--- EXCERPT TO READ Enclosed Below ---

# Basement drain pipe "pit" ground water fix.



## alecmcmahon (Apr 30, 2010)

Recently bought a house that has a finished basement, unfortunately, a week or so before closing on my house we had record rain fall here in NJ and the basement flooded.

The basement did not flood through the walls or anything, but from a " pit " in the basement floor where the clean outs are for the main drain pipe.

Issue is the " earth " around the pipe, its just dirt. The ground gets so saturated that it'll fill up with water. In the case of the small ' flood ' last month it brought in so much water i had to rip out all the carpet, and i plan on re-doing the walls as well.

I havent seen any water come out of it since, but i HAVE seen it filled with water. almost to the point of over flowing( after about 3 straight days of rain ) 

I want to start the demo and remodel of finishing this basement but i cant seem to wrap my head around on how to solve this issue.

Anybody know of any ' fix' or solutions i can do for ensuring water does not seep out of this?

--- End of Enclosed EXCERPT TO READ ---
--- RECORDED DATA Enclosed Below ---

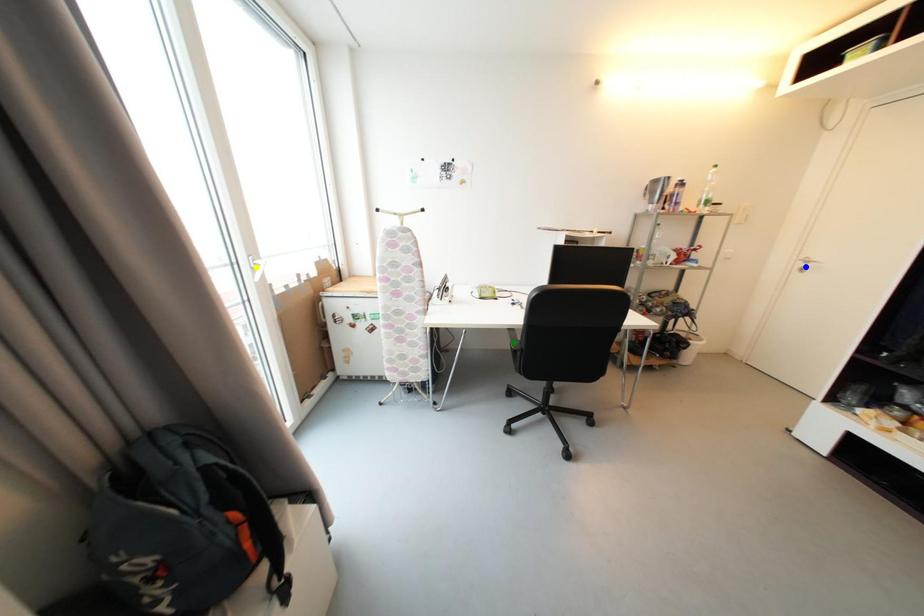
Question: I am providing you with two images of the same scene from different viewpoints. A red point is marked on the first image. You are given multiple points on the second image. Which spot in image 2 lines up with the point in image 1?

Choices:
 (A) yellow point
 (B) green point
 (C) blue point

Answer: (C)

--- End of Enclosed RECORDED DATA ---
--- RECORDED DATA Enclosed Below ---

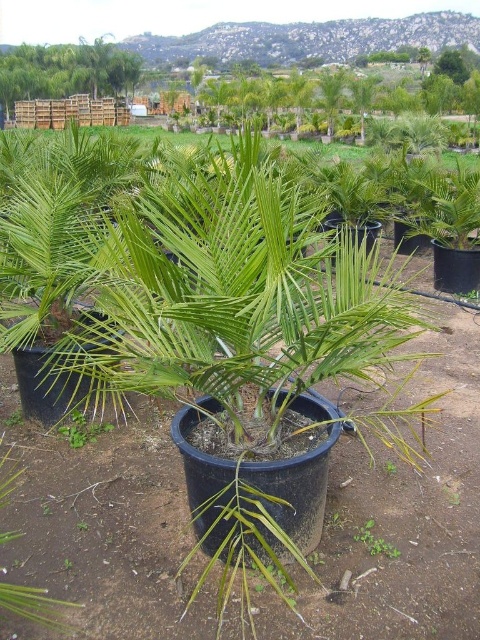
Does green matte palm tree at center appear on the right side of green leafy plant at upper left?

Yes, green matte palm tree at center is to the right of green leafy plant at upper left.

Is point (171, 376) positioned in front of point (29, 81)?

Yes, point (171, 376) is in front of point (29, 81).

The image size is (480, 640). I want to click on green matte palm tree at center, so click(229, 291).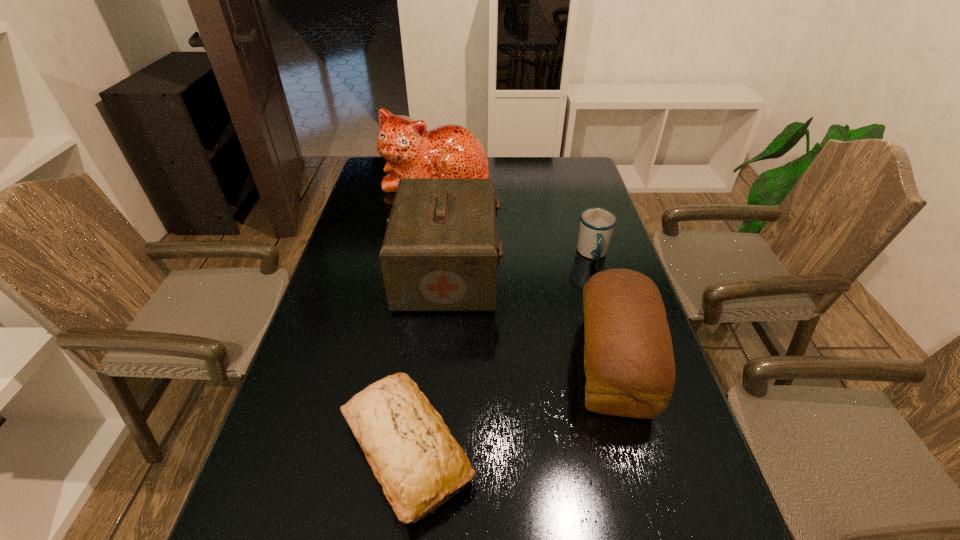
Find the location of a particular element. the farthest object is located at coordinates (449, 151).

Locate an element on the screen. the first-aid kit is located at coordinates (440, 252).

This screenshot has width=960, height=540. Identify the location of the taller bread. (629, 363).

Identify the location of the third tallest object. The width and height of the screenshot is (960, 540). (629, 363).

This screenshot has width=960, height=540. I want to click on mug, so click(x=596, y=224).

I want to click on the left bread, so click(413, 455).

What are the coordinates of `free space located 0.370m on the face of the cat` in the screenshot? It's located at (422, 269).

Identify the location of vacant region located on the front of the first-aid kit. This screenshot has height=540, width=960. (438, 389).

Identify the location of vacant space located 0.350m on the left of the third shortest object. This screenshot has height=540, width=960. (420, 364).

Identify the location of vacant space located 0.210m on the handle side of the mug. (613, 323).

--- End of Enclosed RECORDED DATA ---

▸ TASK REQUIREMENTS
1. In the basement drain post, where did the water that flooded the basement come in?
2. Duplicate the part of the basement drain post that opens with the words containing "Recently bought a" and closes with "main drain pipe.".

▸ ANSWERS TO THE PROBLEMS
1. It came from a pit in the basement floor where the clean outs for the main drain pipe are.

2.
Recently bought a house that has a finished basement, unfortunately, a week or so before closing on my house we had record rain fall here in NJ and the basement flooded.

The basement did not flood through the walls or anything, but from a " pit " in the basement floor where the clean outs are for the main drain pipe.